§ **Exercise directions**
Entries must be copied exactly, with nothing left out.

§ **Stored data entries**
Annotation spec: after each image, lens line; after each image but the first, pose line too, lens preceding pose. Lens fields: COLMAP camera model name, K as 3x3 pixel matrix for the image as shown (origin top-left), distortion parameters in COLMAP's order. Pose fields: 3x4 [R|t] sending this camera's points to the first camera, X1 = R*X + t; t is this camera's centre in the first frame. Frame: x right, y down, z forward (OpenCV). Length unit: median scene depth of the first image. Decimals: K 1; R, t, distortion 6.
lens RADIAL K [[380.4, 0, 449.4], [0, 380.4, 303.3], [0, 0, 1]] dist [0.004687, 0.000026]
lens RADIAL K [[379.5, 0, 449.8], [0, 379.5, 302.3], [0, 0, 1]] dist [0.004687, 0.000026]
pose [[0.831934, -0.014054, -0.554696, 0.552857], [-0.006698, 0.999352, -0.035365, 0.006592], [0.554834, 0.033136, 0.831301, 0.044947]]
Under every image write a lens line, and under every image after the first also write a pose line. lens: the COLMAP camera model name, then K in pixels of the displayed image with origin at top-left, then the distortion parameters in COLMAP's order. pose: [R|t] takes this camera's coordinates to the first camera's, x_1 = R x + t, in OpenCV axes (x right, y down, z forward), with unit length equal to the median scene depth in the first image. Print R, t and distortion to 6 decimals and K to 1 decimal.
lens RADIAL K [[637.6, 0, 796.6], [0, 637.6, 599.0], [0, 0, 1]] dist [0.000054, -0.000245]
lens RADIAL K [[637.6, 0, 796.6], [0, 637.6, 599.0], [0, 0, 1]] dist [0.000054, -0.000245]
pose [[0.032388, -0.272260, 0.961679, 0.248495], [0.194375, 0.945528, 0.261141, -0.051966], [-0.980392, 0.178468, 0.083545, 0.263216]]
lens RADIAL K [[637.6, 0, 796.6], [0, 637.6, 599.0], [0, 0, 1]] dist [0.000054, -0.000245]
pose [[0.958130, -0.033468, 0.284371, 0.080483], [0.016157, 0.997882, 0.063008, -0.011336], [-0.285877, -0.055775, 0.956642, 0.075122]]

§ **Answer space**
Annotation spec: after each image, lens line; after each image but the first, pose line too, lens preceding pose. Lens fields: COLMAP camera model name, K as 3x3 pixel matrix for the image as shown (origin top-left), distortion parameters in COLMAP's order. Pose fields: 3x4 [R|t] sending this camera's points to the first camera, X1 = R*X + t; t is this camera's centre in the first frame. Frame: x right, y down, z forward (OpenCV). Length unit: median scene depth of the first image. Decimals: K 1; R, t, distortion 6.
lens RADIAL K [[380.4, 0, 449.4], [0, 380.4, 303.3], [0, 0, 1]] dist [0.004687, 0.000026]
lens RADIAL K [[379.5, 0, 449.8], [0, 379.5, 302.3], [0, 0, 1]] dist [0.004687, 0.000026]
pose [[0.831934, -0.014054, -0.554696, 0.552857], [-0.006698, 0.999352, -0.035365, 0.006592], [0.554834, 0.033136, 0.831301, 0.044947]]
Under every image write a lens line, and under every image after the first also write a pose line. lens: the COLMAP camera model name, then K in pixels of the displayed image with origin at top-left, then the distortion parameters in COLMAP's order. pose: [R|t] takes this camera's coordinates to the first camera's, x_1 = R x + t, in OpenCV axes (x right, y down, z forward), with unit length equal to the median scene depth in the first image. Print R, t and distortion to 6 decimals and K to 1 decimal.
lens RADIAL K [[637.6, 0, 796.6], [0, 637.6, 599.0], [0, 0, 1]] dist [0.000054, -0.000245]
lens RADIAL K [[637.6, 0, 796.6], [0, 637.6, 599.0], [0, 0, 1]] dist [0.000054, -0.000245]
pose [[0.032388, -0.272260, 0.961679, 0.248495], [0.194375, 0.945528, 0.261141, -0.051966], [-0.980392, 0.178468, 0.083545, 0.263216]]
lens RADIAL K [[637.6, 0, 796.6], [0, 637.6, 599.0], [0, 0, 1]] dist [0.000054, -0.000245]
pose [[0.958130, -0.033468, 0.284371, 0.080483], [0.016157, 0.997882, 0.063008, -0.011336], [-0.285877, -0.055775, 0.956642, 0.075122]]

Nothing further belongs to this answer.